LARCHMONT, N.Y. (CBSNewYork) -- A man who saved a teenager trapped in the stairwell of his apartment building during a fire is being hailed as a hero Monday.

The neighbor, who spoke exclusively to CBS2's Ali Bauman, didn't hesitate to run into the burning building not once, but twice.

Nelida Dugarte bundled up her three kids before they walked through the ashen halls of their former home in Larchmont after a devastating fire nearly gutted their building Friday morning. She said through a translator that the smoke was "unbearable," as was the fear that her kids might not make it out alive.

Dugarte said she tried bringing all three of her children out, but the thick smoke trapped her 13-year-old son, Luis Gonzalez, in the third story stairwell.

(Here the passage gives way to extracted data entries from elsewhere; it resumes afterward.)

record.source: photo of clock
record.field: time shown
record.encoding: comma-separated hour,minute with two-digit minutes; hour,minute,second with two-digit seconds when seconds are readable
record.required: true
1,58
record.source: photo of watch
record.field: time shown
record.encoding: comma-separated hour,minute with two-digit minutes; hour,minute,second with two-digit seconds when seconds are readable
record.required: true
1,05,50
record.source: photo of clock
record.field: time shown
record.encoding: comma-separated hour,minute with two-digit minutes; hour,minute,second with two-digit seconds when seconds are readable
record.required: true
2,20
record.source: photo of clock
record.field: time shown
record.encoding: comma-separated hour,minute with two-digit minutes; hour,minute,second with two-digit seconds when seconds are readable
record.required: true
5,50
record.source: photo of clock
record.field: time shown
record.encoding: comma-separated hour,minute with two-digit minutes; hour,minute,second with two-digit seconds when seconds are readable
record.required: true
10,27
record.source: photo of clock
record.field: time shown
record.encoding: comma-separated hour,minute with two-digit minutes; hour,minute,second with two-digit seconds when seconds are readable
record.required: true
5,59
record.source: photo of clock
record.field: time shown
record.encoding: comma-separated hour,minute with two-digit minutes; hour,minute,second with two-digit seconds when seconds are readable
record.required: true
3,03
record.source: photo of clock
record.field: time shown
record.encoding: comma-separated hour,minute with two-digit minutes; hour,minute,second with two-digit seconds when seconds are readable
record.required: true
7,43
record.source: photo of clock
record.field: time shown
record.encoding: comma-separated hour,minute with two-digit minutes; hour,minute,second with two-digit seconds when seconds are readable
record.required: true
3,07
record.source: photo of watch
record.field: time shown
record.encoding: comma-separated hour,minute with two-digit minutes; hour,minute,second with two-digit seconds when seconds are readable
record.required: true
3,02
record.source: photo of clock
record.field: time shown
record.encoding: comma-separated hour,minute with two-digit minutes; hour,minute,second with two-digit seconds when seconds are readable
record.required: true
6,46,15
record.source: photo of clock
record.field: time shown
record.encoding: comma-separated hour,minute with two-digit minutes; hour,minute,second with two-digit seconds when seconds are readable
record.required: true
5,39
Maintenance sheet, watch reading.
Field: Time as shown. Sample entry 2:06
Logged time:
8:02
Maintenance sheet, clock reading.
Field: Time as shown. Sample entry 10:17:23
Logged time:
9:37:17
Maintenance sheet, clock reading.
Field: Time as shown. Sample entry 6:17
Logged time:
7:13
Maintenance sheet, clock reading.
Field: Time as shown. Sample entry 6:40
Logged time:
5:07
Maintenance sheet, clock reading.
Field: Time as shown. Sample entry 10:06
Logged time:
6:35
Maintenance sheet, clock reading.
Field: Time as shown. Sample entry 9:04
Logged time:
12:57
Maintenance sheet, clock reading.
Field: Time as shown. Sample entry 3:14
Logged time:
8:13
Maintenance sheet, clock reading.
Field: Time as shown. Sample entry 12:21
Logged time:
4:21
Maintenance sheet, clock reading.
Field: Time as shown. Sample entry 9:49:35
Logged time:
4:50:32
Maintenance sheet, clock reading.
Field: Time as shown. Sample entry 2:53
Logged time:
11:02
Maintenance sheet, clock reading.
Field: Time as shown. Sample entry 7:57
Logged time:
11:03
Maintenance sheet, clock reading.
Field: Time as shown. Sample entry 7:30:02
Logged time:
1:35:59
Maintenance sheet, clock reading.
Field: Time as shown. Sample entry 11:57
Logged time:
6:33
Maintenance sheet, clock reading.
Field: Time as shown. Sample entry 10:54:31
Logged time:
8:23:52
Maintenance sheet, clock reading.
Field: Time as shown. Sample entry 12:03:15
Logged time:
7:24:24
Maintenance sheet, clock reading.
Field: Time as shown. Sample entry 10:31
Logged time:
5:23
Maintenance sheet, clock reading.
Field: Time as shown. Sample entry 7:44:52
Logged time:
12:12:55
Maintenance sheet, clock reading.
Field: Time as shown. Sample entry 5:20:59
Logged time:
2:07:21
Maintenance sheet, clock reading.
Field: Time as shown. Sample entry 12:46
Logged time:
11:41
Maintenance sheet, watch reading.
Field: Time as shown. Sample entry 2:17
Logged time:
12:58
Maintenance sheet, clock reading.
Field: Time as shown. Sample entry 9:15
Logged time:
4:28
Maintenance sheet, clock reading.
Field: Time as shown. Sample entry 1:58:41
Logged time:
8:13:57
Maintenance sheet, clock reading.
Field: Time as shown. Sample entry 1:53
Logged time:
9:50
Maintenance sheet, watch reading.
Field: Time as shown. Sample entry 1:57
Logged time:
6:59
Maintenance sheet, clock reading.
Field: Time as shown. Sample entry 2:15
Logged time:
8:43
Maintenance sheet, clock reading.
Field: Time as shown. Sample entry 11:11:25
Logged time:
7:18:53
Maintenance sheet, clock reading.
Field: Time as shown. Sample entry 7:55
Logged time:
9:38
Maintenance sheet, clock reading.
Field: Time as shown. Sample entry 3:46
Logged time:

"I couldn't breathe," Luis said in Spanish. "I thought for a moment I was going to faint."

He didn't faint, but the teen collapsed on the floor unable to get back up in the suffocating smoke. With firefighters still on their way over, his panicked mother turned to neighbors who had already evacuated.

"She grabbed my arm, 'my son is up there, my son is up there'," good Samaritan Nelson Segovia said.

He never hesitated.

"I took the fire extinguisher from my floor and I went up to the upper floor," he said. When he found Luis, he told the 13-year-old it was time to go.

Even after he reunited Luis with his mother, he went back in the burning building and started knocking on doors to make sure everyone made it out safely.

"I used to be a firefighter volunteer so that was my first reaction, to go up with a fire extinguisher and see what I can do," Segovia said. On Monday, he met with the family in their apartment to see if any clothes or furniture were spared by the flames.

Even if their possessions are all gone, Dugarte said she's forever grateful for the neighbor who saved what mattered most. Meanwhile, authorities say the entire building is evacuated for repairs.

Eight people were taken to the hospital because of the blaze, but they're all expected to fully recover.